Material for this task >>
============================================================
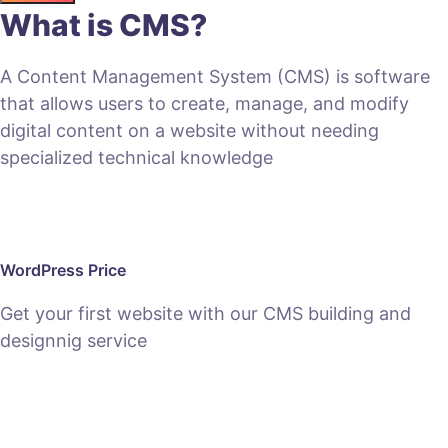
What is CMS?
A Content Management System (CMS) is software
that allows users to create, manage, and modify
digital content on a website without needing
specialized technical knowledge
WordPress Price
Get your first website with our CMS building and
designnig service
SEE PACKAGES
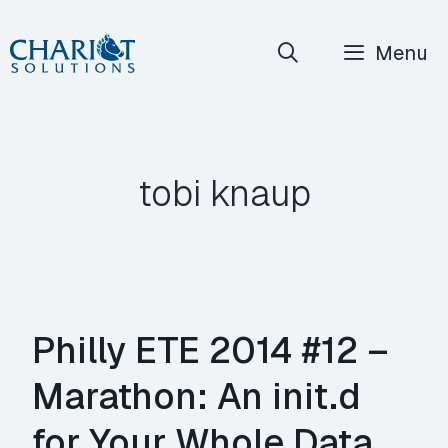
Skip
Menu
to
content
tobi knaup
Philly ETE 2014 #12 –
Marathon: An init.d
for Your Whole Data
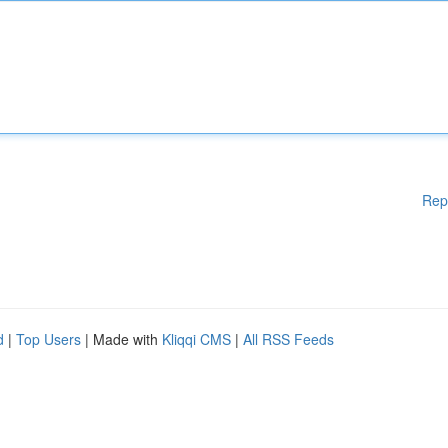
Rep
d
|
Top Users
| Made with
Kliqqi CMS
|
All RSS Feeds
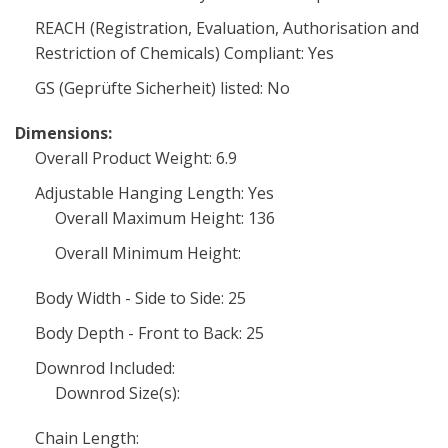
REACH (Registration, Evaluation, Authorisation and
Restriction of Chemicals) Compliant: Yes
GS (Geprüfte Sicherheit) listed: No
Dimensions:
Overall Product Weight: 6.9
Adjustable Hanging Length: Yes
Overall Maximum Height: 136
Overall Minimum Height:
Body Width - Side to Side: 25
Body Depth - Front to Back: 25
Downrod Included:
Downrod Size(s):
Chain Length:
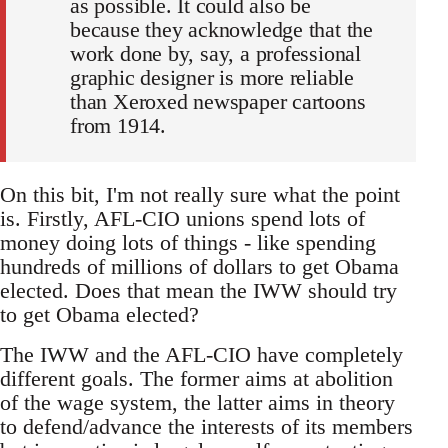
as possible. It could also be
because they acknowledge that the
work done by, say, a professional
graphic designer is more reliable
than Xeroxed newspaper cartoons
from 1914.
On this bit, I'm not really sure what the point
is. Firstly, AFL-CIO unions spend lots of
money doing lots of things - like spending
hundreds of millions of dollars to get Obama
elected. Does that mean the IWW should try
to get Obama elected?
The IWW and the AFL-CIO have completely
different goals. The former aims at abolition
of the wage system, the latter aims in theory
to defend/advance the interests of its members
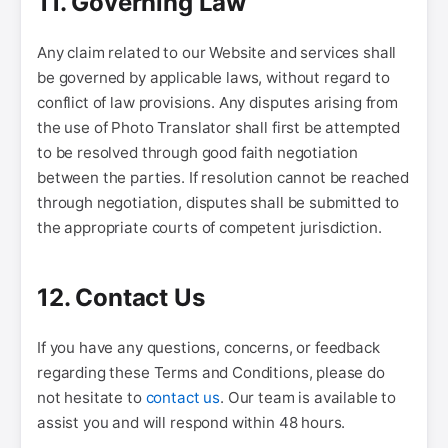
11. Governing Law
Any claim related to our Website and services shall
be governed by applicable laws, without regard to
conflict of law provisions. Any disputes arising from
the use of Photo Translator shall first be attempted
to be resolved through good faith negotiation
between the parties. If resolution cannot be reached
through negotiation, disputes shall be submitted to
the appropriate courts of competent jurisdiction.
12. Contact Us
If you have any questions, concerns, or feedback
regarding these Terms and Conditions, please do
not hesitate to
contact us
. Our team is available to
assist you and will respond within 48 hours.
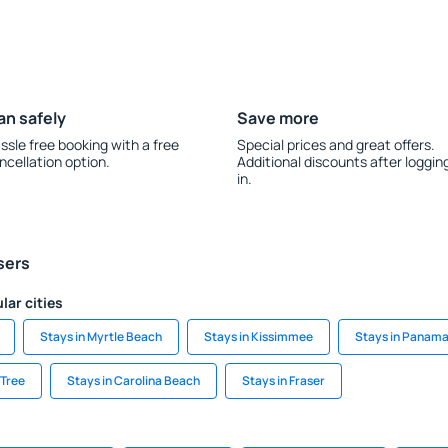
an safely
Save more
ssle free booking with a free
Special prices and great offers.
ncellation option.
Additional discounts after loggin
in.
sers
lar cities
Stays in Myrtle Beach
Stays in Kissimmee
Stays in Panama
 Tree
Stays in Carolina Beach
Stays in Fraser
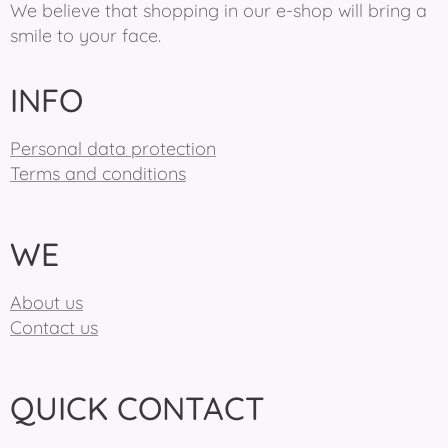
We believe that shopping in our e-shop will bring a
smile to your face.
INFO
Personal data protection
Terms and conditions
WE
About us
Contact us
QUICK CONTACT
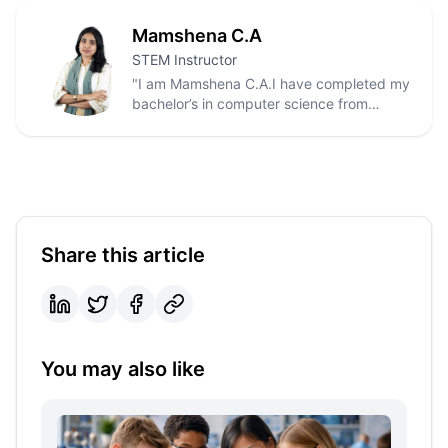
Mamshena C.A
STEM Instructor
"I am Mamshena C.A.I have completed my
bachelor’s in computer science from
kannur university.I also have done python
full stack development course from
Luminar technolab. I have worked as
tuition tutor in kasaragod and as home
tutor in Dubai also.
Share this article
You may also like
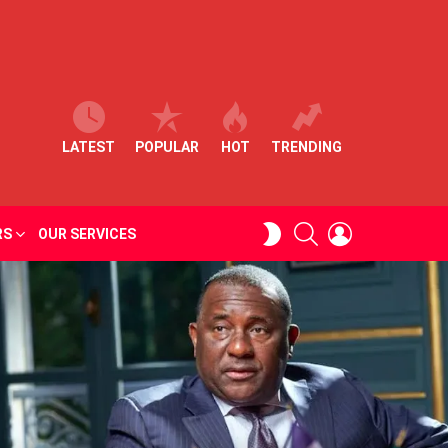
LATEST
POPULAR
HOT
TRENDING
SEARCH
LOGIN
SWITCH
RS
OUR SERVICES
SKIN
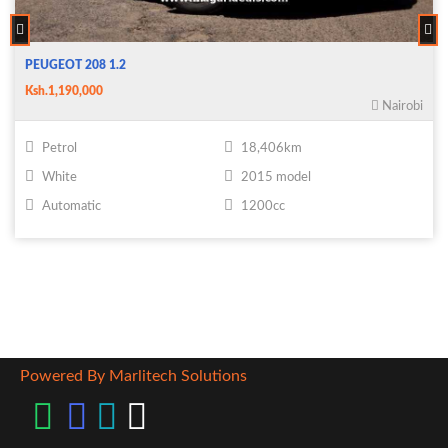
PEUGEOT 208 1.2
Ksh.1,190,000
Nairobi
Petrol
18,406km
White
2015 model
Automatic
1200cc
Powered By Marlitech Solutions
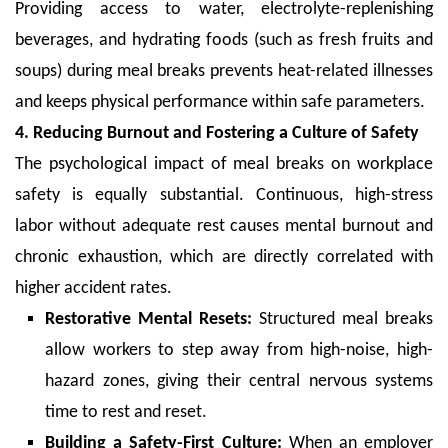
Providing access to water, electrolyte-replenishing
beverages, and hydrating foods (such as fresh fruits and
soups) during meal breaks prevents heat-related illnesses
and keeps physical performance within safe parameters.
4. Reducing Burnout and Fostering a Culture of Safety
The psychological impact of meal breaks on workplace
safety is equally substantial. Continuous, high-stress
labor without adequate rest causes mental burnout and
chronic exhaustion, which are directly correlated with
higher accident rates.
Restorative Mental Resets:
Structured meal breaks
allow workers to step away from high-noise, high-
hazard zones, giving their central nervous systems
time to rest and reset.
Building a Safety-First Culture:
When an employer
============================================================
Exercise details >>
If a record holds a picture, leave the picture out and transcribe everything else exactly.

Task solution >>
What is CMS?
A Content Management System (CMS) is software
that allows users to create, manage, and modify
digital content on a website without needing
specialized technical knowledge
WordPress Price
Get your first website with our CMS building and
designnig service
SEE PACKAGES
Skip
Menu
to
content
tobi knaup
Philly ETE 2014 #12 –
Marathon: An init.d
for Your Whole Data
Rep
d
|
Top Users
| Made with
Kliqqi CMS
|
All RSS Feeds
REACH (Registration, Evaluation, Authorisation and
Restriction of Chemicals) Compliant: Yes
GS (Geprüfte Sicherheit) listed: No
Dimensions:
Overall Product Weight: 6.9
Adjustable Hanging Length: Yes
Overall Maximum Height: 136
Overall Minimum Height:
Body Width - Side to Side: 25
Body Depth - Front to Back: 25
Downrod Included:
Downrod Size(s):
Chain Length:
as possible. It could also be
because they acknowledge that the
work done by, say, a professional
graphic designer is more reliable
than Xeroxed newspaper cartoons
from 1914.
On this bit, I'm not really sure what the point
is. Firstly, AFL-CIO unions spend lots of
money doing lots of things - like spending
hundreds of millions of dollars to get Obama
elected. Does that mean the IWW should try
to get Obama elected?
The IWW and the AFL-CIO have completely
different goals. The former aims at abolition
of the wage system, the latter aims in theory
to defend/advance the interests of its members
11. Governing Law
Any claim related to our Website and services shall
be governed by applicable laws, without regard to
conflict of law provisions. Any disputes arising from
the use of Photo Translator shall first be attempted
to be resolved through good faith negotiation
between the parties. If resolution cannot be reached
through negotiation, disputes shall be submitted to
the appropriate courts of competent jurisdiction.
12. Contact Us
If you have any questions, concerns, or feedback
regarding these Terms and Conditions, please do
not hesitate to
contact us
. Our team is available to
assist you and will respond within 48 hours.
an safely
Save more
ssle free booking with a free
Special prices and great offers.
ncellation option.
Additional discounts after loggin
in.
sers
lar cities
Stays in Myrtle Beach
Stays in Kissimmee
Stays in Panama
 Tree
Stays in Carolina Beach
Stays in Fraser
We believe that shopping in our e-shop will bring a
smile to your face.
INFO
Personal data protection
Terms and conditions
WE
About us
Contact us
QUICK CONTACT
Mamshena C.A
STEM Instructor
"I am Mamshena C.A.I have completed my
bachelor’s in computer science from
kannur university.I also have done python
full stack development course from
Luminar technolab. I have worked as
tuition tutor in kasaragod and as home
tutor in Dubai also.
Share this article
You may also like
LATEST
POPULAR
HOT
TRENDING
SEARCH
LOGIN
SWITCH
RS
OUR SERVICES
SKIN
PEUGEOT 208 1.2
Ksh.1,190,000
Nairobi
Petrol
18,406km
White
2015 model
Automatic
1200cc
Powered By Marlitech Solutions
Providing access to water, electrolyte-replenishing
beverages, and hydrating foods (such as fresh fruits and
soups) during meal breaks prevents heat-related illnesses
and keeps physical performance within safe parameters.
4. Reducing Burnout and Fostering a Culture of Safety
The psychological impact of meal breaks on workplace
safety is equally substantial. Continuous, high-stress
labor without adequate rest causes mental burnout and
chronic exhaustion, which are directly correlated with
higher accident rates.
Restorative Mental Resets:
Structured meal breaks
allow workers to step away from high-noise, high-
hazard zones, giving their central nervous systems
time to rest and reset.
Building a Safety-First Culture:
When an employer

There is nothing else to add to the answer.